DOCUMENT PASSAGE
Reputation: 2749
I have about 130,000 SIFT descriptors. I am building a hierarchical Kmeans-index using Opencv's flann module. After this I want to quantize these 130,000 descriptors (will quantize more later). I am using flann's knnsearch method for doing this. But the result of this method is something weird. For every descriptor the nearest index it is showing is the index of the descriptor itself. However, it should be displaying the cluster-ID of the nearest cluster which will be one of the leaves of the HIK-tree.
Should I try k=2
Here is a code snippet -
int k=1;
cv::flann::KMeansIndexParams indexParams(8,4,cvflann::FLANN_CENTERS_KMEANSPP) ;
cv::flann::Index hik_tree(cluster_data, indexParams);
Mat indices,dist;
hik_tree.knnSearch(cluster_data, indices, dist, k, cv::flann::SearchParams(64));
Upvotes: 0
Views: 1778
Reputation: 169
k-NN is a supervised classification algorithm, that's why you are supposed to construct an Index
object with your training samples, so use
cv::flann::Index hik_tree(samples, indexParams);
instead of
cv::flann::Index hik_tree(cluster_data, indexParams);
Upvotes: 0
Reputation: 8053
knnSearch
is looking for the k-nearest neighbours in the index (it does not give the cluster-ID!). You build your index using cluster_data
, and then you try to match cluster_data
against itself. In this situation, it is not surprising that the closest neighbour to each descriptor is itself...
EDIT: If you want to get the centers, have a look at this (from the source of the FLANN library):
/**
* Chooses the initial centers using the algorithm proposed in the KMeans++ paper:
* Arthur, David; Vassilvitskii, Sergei - k-means++: The Advantages of Careful Seeding
*/
template <typename Distance>
class KMeansppCenterChooser : public CenterChooser<Distance>
{
...
Upvotes: 2

REQUIRED ACTIONS
1) From the FLANN thread, list every argument passed to knnSearch in the question's code.
2) Decide whether each statement agrees with the FLANN thread. Answer yes or no, and quote the deciding words.
(a) The asker has about 130,000 SIFT descriptors.
(b) The reply from the user with 8053 reputation says knnSearch returns the cluster-ID.
(c) The question's code sets k to 2.
3) Answer these from the FLANN thread:
(a) How many views does the question have?
(b) What reputation does the user who suggests building the index with samples have?
(c) What is the title of the paper named in the comment from the FLANN library source?

ENTRIES SUPPLIED
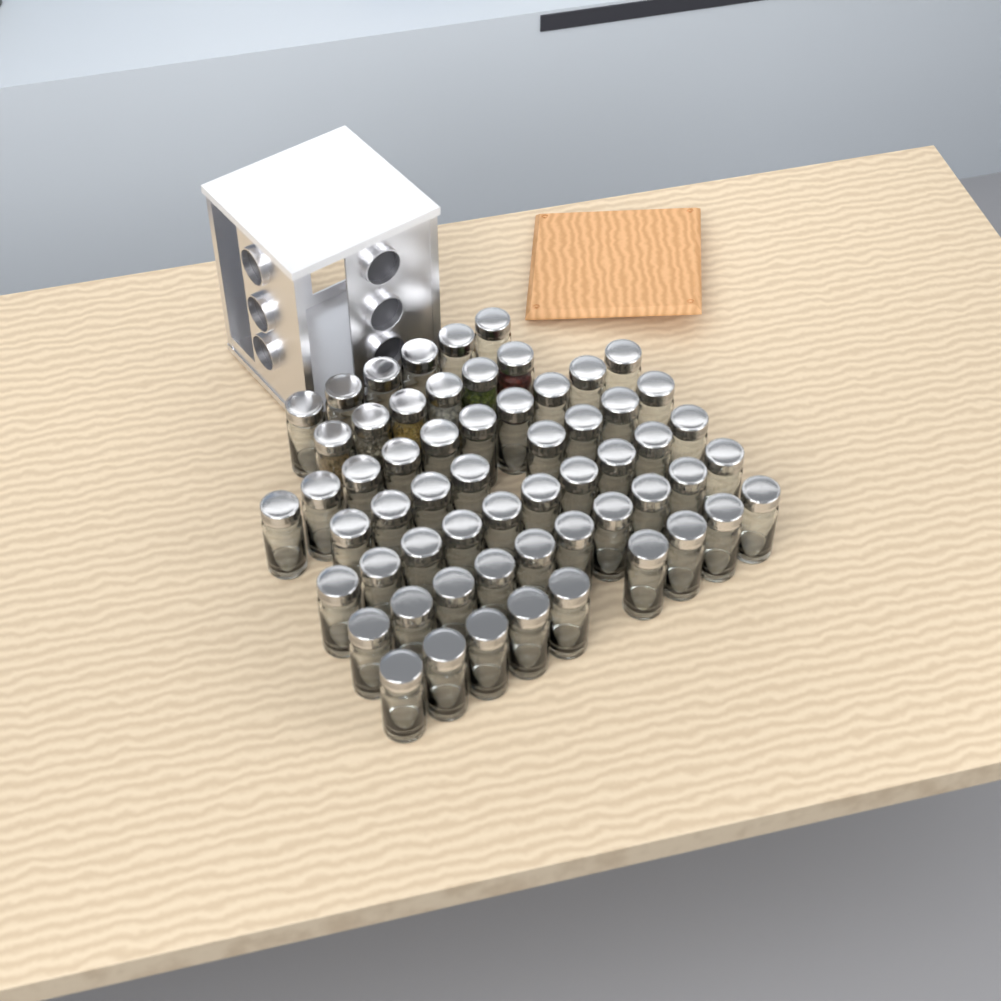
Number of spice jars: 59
--
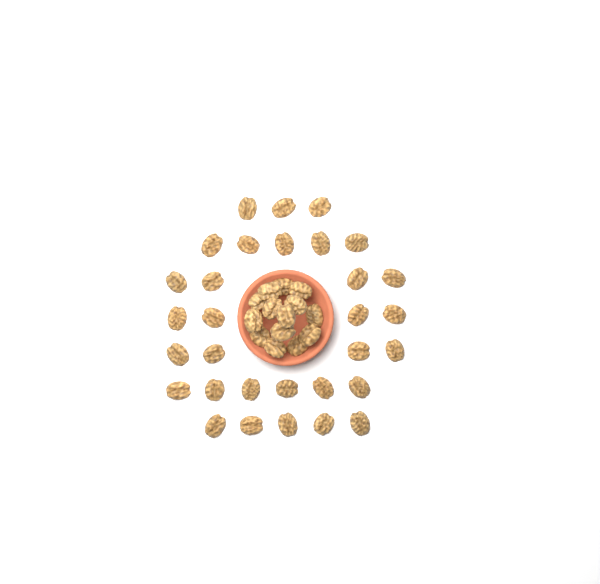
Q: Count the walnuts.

SOLUTIONS BELOW
1) cluster_data, indices, dist, k, cv::flann::SearchParams(64)

2)
(a) Yes: "I have about 130,000 SIFT descriptors."
(b) No: "(it does not give the cluster-ID!)"
(c) No: "int k=1;"

3)
(a) 1778
(b) 169
(c) k-means++: The Advantages of Careful Seeding